Il existe des risques importants en termes de sécurité informatique. Les grandes entreprises se protègent mais les petites beaucoup moins. Il est essentiel de communiquer sur ces risques en direction des PME et des TME pour les mettre en garde. Beaucoup d'entreprises travaillent avec la Russie ou l'Ukraine, nous travaillons à l'identification de ces entreprises pour les accompagner. Enfin, nous sommes en train de recenser les entreprises françaises implantées en Ukraine afin de les aider.

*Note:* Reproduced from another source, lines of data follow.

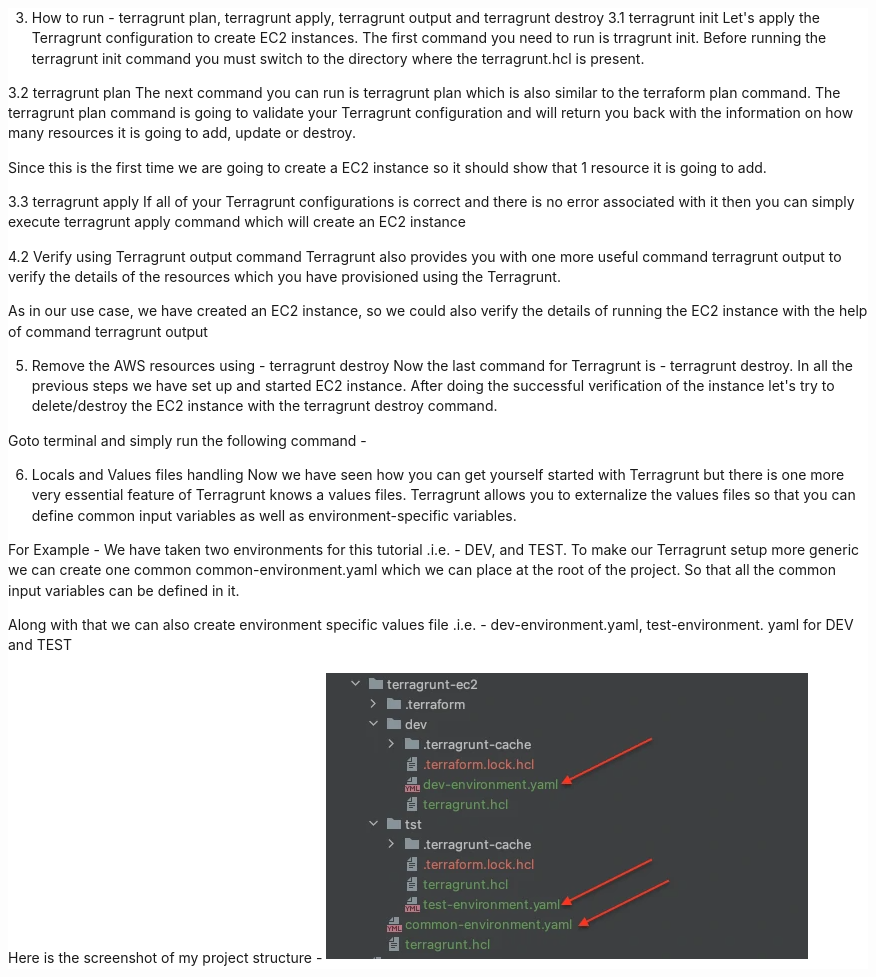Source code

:3. How to run - terragrunt plan, terragrunt apply, terragrunt output and terragrunt destroy
3.1 terragrunt init
Let's apply the Terragrunt configuration to create EC2 instances. The first command you need to run is trragrunt init. Before running the terragrunt init command you must switch to the directory where the terragrunt.hcl is present.


3.2 terragrunt plan
The next command you can run is terragrunt plan which is also similar to the terraform plan command. The terragrunt plan command is going to validate your Terragrunt configuration and will return you back with the information on how many resources it is going to add, update or destroy.

Since this is the first time we are going to create a EC2 instance so it should show that 1 resource it is going to add.

3.3 terragrunt apply
If all of your Terragrunt configurations is correct and there is no error associated with it then you can simply execute terragrunt apply command which will create an EC2 instance

4.2 Verify using Terragrunt output command
Terragrunt also provides you with one more useful command terragrunt output to verify the details of the resources which you have provisioned using the Terragrunt.

As in our use case, we have created an EC2 instance, so we could also verify the details of running the EC2 instance with the help of command terragrunt output

5. Remove the AWS resources using - terragrunt destroy
Now the last command for Terragrunt is - terragrunt destroy. In all the previous steps we have set up and started EC2 instance. After doing the successful verification of the instance let's try to delete/destroy the EC2 instance with the terragrunt destroy command.

Goto terminal and simply run the following command -

6. Locals and Values files handling
Now we have seen how you can get yourself started with Terragrunt but there is one more very essential feature of Terragrunt knows a values files. Terragrunt allows you to externalize the values files so that you can define common input variables as well as environment-specific variables.

For Example - We have taken two environments for this tutorial .i.e. - DEV, and TEST. To make our Terragrunt setup more generic we can create one common common-environment.yaml which we can place at the root of the project. So that all the common input variables can be defined in it.

Along with that we can also create environment specific values file .i.e. - dev-environment.yaml, test-environment. yaml for DEV and TEST

Here is the screenshot of my project structure -
![alt text](image-5.png)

A plus long terme, comment faire pour améliorer la souveraineté industrielle et l'indépendance de l'économie française ?
Il faut tirer les leçons des précédents échecs. Avec la pandémie et la guerre en Ukraine, la France a vécu successivement en deux ans une crise terrible de dépendance et de souveraineté. Le déficit commercial s'est creusé de 85 milliards d'euros en 2021. Hors hydrocarbures, ce déficit s'élève tout de même à 52 milliards d'euros. CCI France veut mettre l'accent sur les exportations avec la Team France Export et la réindustrialisation de la France qui doit permettre de limiter nos importations.
Le Haut-commissariat au plan a rappelé que 10% des produits importés correspondent à 80% du déficit du commerce extérieur. Il faut relancer la production en France pour certains produits surtout dans le contexte de la nécessité de réduire nos empreintes carbone. Il y a actuellement un alignement des planètes. Les jeunes veulent du sens et les Français veulent consommer du "Fabriqué in France".